India’s share of global greenhouse gas emissions increased to 7.5 per cent in 2022, from 6.7 per cent in 2019, according to rating agency Moody’s, which now forecasts that power consumption will rise 46 per cent to 2,524 terawatt hours by 2031.
The agency also estimates that India will need extra funding of up to $215bn over the next seven years to bridge its renewable financing gap so that it can install around 44 gigawatts each year to hit its target of 500GW of green energy.
Christian de Guzman, senior vice-president at Moody’s, says that, while India’s progress has been “tangible and . . . frankly, quite impressive given the pace of growth in this economy, they’re not investing enough basically to meet their medium-term decarbonisation goals”.
Modi’s government, which faces multiple spending demands, cannot be expected to “fully plug” that amount, de Guzman adds.
India’s green transition is also clashing with political and economic realities. Only about 2 per cent of passenger vehicles sold in India are battery-powered. They are more expensive than combustion-engine vehicles and their charging and battery-swapping infrastructure is limited, hindering the industry’s growth in a country where GDP per capital is less than $3,000.
At the same time, India faces an employment crisis with a chronic shortage of formal jobs, raising questions about how it will provide work for millions, as well as support farmers. Agriculture accounts for about 22 per cent of India’s emissions, which is double the world average, with livestock’s methane emissions and dairy making significant contributions, Moody’s says.
“The agenda of decarbonisation should not end up costing us,” argues Amir Bazaz, head of infrastructure and climate at the Indian Institute for Human Settlements.
Still, the world’s most populous nation faces pressure from abroad and Indian officials bristle when questioned on their climate commitments. They say developed nations are responsible for historical emissions and countries such as India are morally right to use whatever energy source is readily available so they can catch up economically.
Finance minister Nirmala Sitharaman recently denounced the EU’s planned carbon tax on imports, which will be levied from 2026, as “stifling”.
“We keep reminding ourselves in India that the emissions per capita is only a third of what the average emission per capita is globally,” she told the Financial Times’ Energy Transition Summit India in New Delhi in October.

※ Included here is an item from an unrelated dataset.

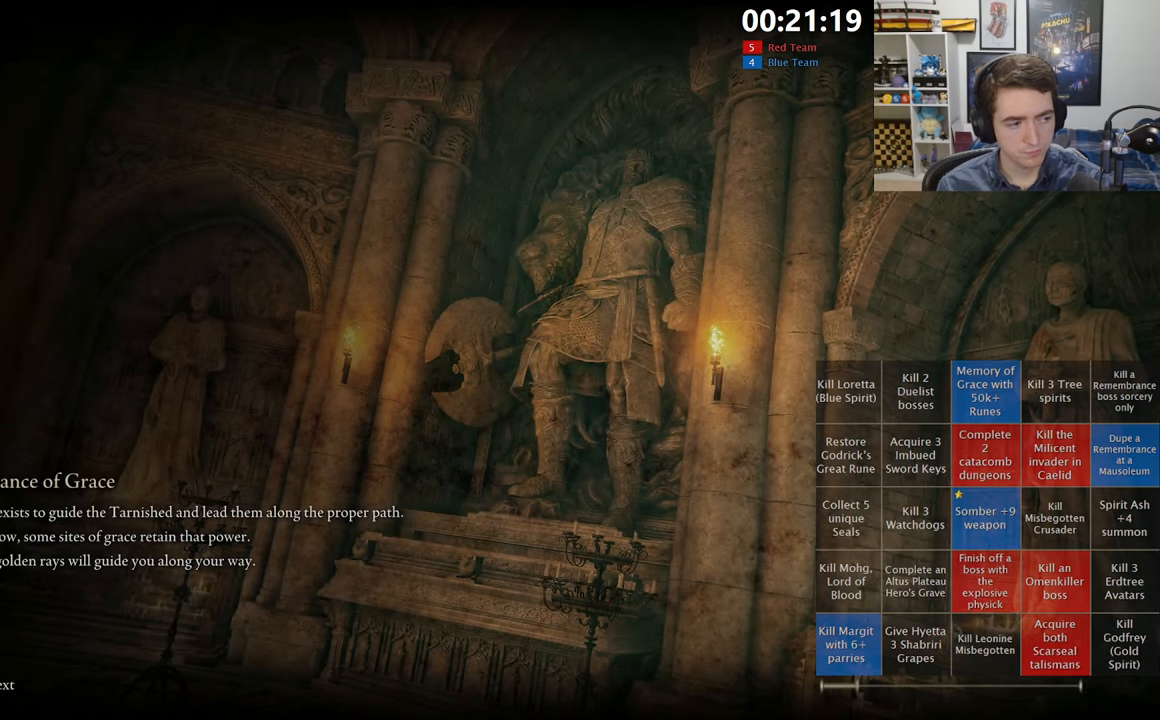
{"buttons": [], "left_stick": "center", "right_stick": "center", "events": []}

But Das at Climate Analytics calls that mindset “very naive”, given India’s extreme climate vulnerability, as evidenced by increasing flooding and brutal temperatures.
In August, however, PM Prasad, chair of state-owned Coal India, which accounts for about 80 per cent of the country’s output, said his “vision is to ensure that there is no shortage of coal” and that “despite the country’s deep commitment to renewable energy, for climate change considerations, coal [will] continue to be pivotal for [a] few more years”.

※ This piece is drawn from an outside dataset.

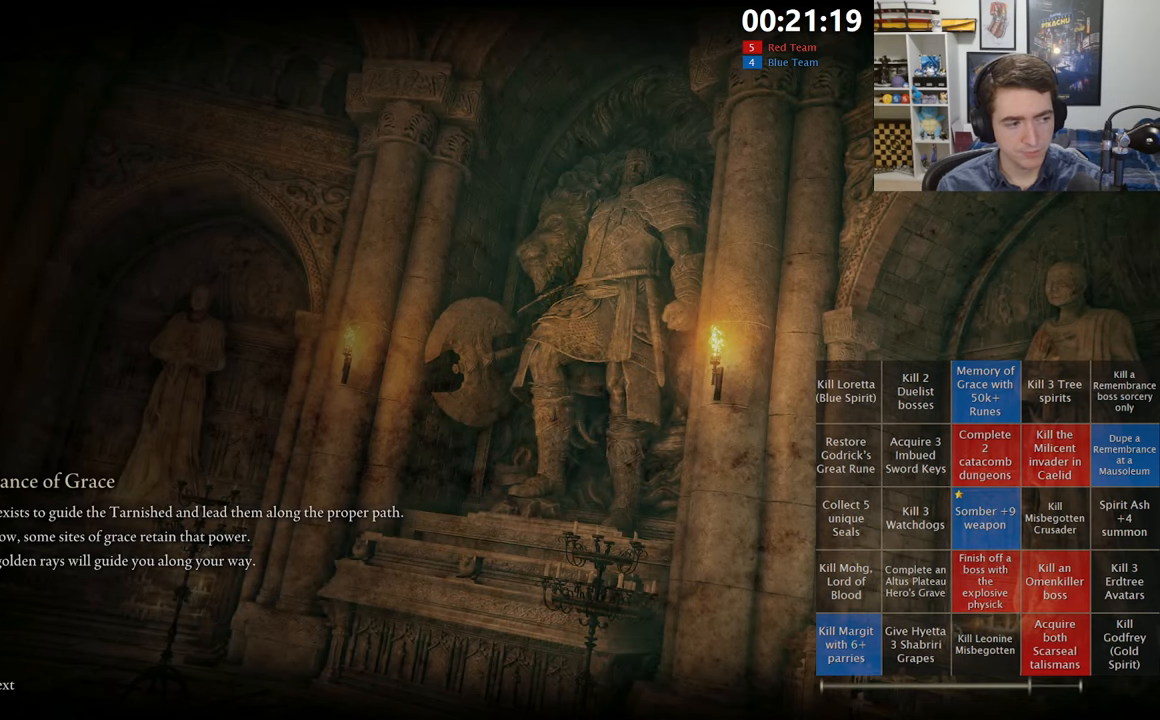
{"buttons": [], "left_stick": "center", "right_stick": "center", "events": []}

With power cuts disrupting even India’s most affluent cities, Modi’s government is on board with that future, too. It has drawn out the lifespan of ageing thermal plants and wants to open 100 new coal mines with a production capacity of 500mn tonnes per annum by 2030 — to achieve Aatmanirbhar Bharat, or ‘a self-reliant India’, in fossil-fuel power generation.
“We are going to add more carbon dioxide into the atmosphere; it’s us who are going to be impacted,” says Das. “It’s not that by doing this we are giving [developed nations] some lesson, saying ‘now it’s our turn’. It’s not going to work that way.”